Again, doubtful, since, for one thing, Get Back had already been released as a
single in the Spring of 1969 (as was DLMD). By the late Fall, when Paul
recorded the basic tracks of all of his solo LP material at his home, no one at
that time knew the fate of the LIB LP (then still called GB), other than it
kept getting pulled back from release date after release date. All that was
known was that the film was likely finished, and that since "I Me Mine" was in
the film, a proper recording session was necessary, thus the 1/3/70 session.
Spector didn't enter the picture until late March 1970. By that time, Paul had
finished his recordings, and "Let It Be" wasn't among them.

Also, George Martin had produced his own mix of "Let It Be" the day after the
"I Me Mine" sessions, pre-Spector. Had Spector not been there later, the LP
would probably have included Martin's mix instead. (The single did incorporate
his mix.)

Same re John: he recorded "Instant Karma" in mid-January 1970, months before
Spector was hired (in fact, John considered Spector's production of IK an
audition of sorts for taking on LIB), before anyone had decided how to polish
the LIB tracks. So that was already his first solo single.

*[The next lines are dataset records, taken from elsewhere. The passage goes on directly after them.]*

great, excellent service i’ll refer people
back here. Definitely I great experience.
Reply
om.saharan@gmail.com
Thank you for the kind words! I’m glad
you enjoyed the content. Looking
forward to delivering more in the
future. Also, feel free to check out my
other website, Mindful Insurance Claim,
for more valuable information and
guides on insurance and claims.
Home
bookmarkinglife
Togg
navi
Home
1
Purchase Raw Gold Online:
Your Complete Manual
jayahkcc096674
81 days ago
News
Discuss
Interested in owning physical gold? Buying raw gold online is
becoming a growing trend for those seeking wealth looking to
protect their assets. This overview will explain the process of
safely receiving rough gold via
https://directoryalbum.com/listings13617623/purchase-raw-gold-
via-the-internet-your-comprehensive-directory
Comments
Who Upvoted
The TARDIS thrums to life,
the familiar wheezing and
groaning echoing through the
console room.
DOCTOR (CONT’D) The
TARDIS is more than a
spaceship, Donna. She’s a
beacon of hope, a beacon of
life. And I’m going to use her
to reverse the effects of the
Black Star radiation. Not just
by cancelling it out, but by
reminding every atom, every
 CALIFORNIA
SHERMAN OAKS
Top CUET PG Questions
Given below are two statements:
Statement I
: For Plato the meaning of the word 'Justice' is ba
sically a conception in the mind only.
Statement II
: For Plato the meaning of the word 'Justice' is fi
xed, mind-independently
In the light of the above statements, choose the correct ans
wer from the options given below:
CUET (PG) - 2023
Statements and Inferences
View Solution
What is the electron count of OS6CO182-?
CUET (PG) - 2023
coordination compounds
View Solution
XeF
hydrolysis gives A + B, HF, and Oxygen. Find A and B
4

In other words, there was already activity taking place and decisions being
made about the LIB album before Spector was there. So I'm not so certain that
Spector's hypothetical absense would have necessarily changed any momentum or
history about LIB's LP release.

>I think that Spector did a great job with a lot of crappy recordings.  
>He made the best of a bad job.  And on a wider scale, he polished these 
>recordings and made them releasable.  And for that, I am thankful. 

I don't entirely agree, but I understand your reasoning.

>PS - Forgive me rambling away here.